**Problemi da risolvere**
**a)** Come si traduce in inglese questa frase dell'articolo sul Napoli: «L’anno scorso il Napoli uscì dalla Champions agli ottavi di finale, contro un Real Madrid che in tutta la competizione risultò praticamente ingiocabile per chiunque, a parte il Bayern Monaco.»?
**b)** Riproduci senza alcuna modifica tutto ciò che, nell'articolo sul Napoli, va da "È inutile negarlo: l’ultima" giù fino a "squadra di Sarri.".

**Estratto della pagina**

* * * * * * * * *

È inutile negarlo: l’ultima settimana è stata un crescendo in negativo per Sarri e per il Napoli. Un campanello di allarme che si accende, ma sia chiaro, niente di compromesso o che non fosse già risaputo. D’altronde, la probabilità di un’eliminazione in Champions League era altissima, e la sconfitta in Olanda è stata la semplice conseguenza di una mancanza di motivazione, visto il risultato della partita in Ucraina. Non una scusante, anzi, un’aggravante, perché la mentalità cresce proprio attraverso questi match, ma sicuramente non è il problema principale della squadra di Sarri.
L’anno scorso il Napoli uscì dalla Champions agli ottavi di finale, contro un Real Madrid che in tutta la competizione risultò praticamente ingiocabile per chiunque, a parte il Bayern Monaco. Nonostante qualche fatica, soprattutto con il Besiktas, gli uomini di Sarri riuscirono a giocare un ottimo girone e a passare il turno grazie a due splendide prestazioni contro la squadra che, all’urna, si presentava come quella di prima fascia, ovverosia il Benfica.

* * * * * * * * *

**Dati forniti**
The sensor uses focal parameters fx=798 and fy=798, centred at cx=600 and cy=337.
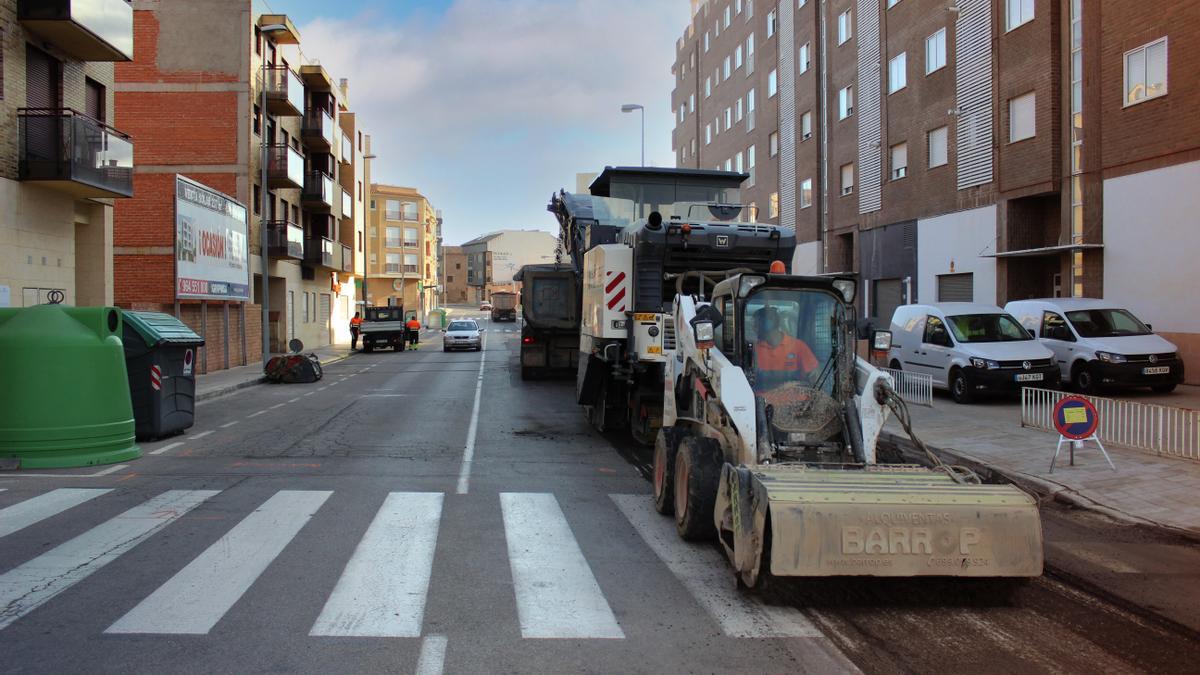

* * * * * * * * *

**Risposte agli esercizi**
**a)** Last year Napoli went out of the Champions League in the round of 16, against a Real Madrid that, throughout the whole competition, proved practically unplayable for anyone except Bayern Munich.

**b)**
È inutile negarlo: l’ultima settimana è stata un crescendo in negativo per Sarri e per il Napoli. Un campanello di allarme che si accende, ma sia chiaro, niente di compromesso o che non fosse già risaputo. D’altronde, la probabilità di un’eliminazione in Champions League era altissima, e la sconfitta in Olanda è stata la semplice conseguenza di una mancanza di motivazione, visto il risultato della partita in Ucraina. Non una scusante, anzi, un’aggravante, perché la mentalità cresce proprio attraverso questi match, ma sicuramente non è il problema principale della squadra di Sarri.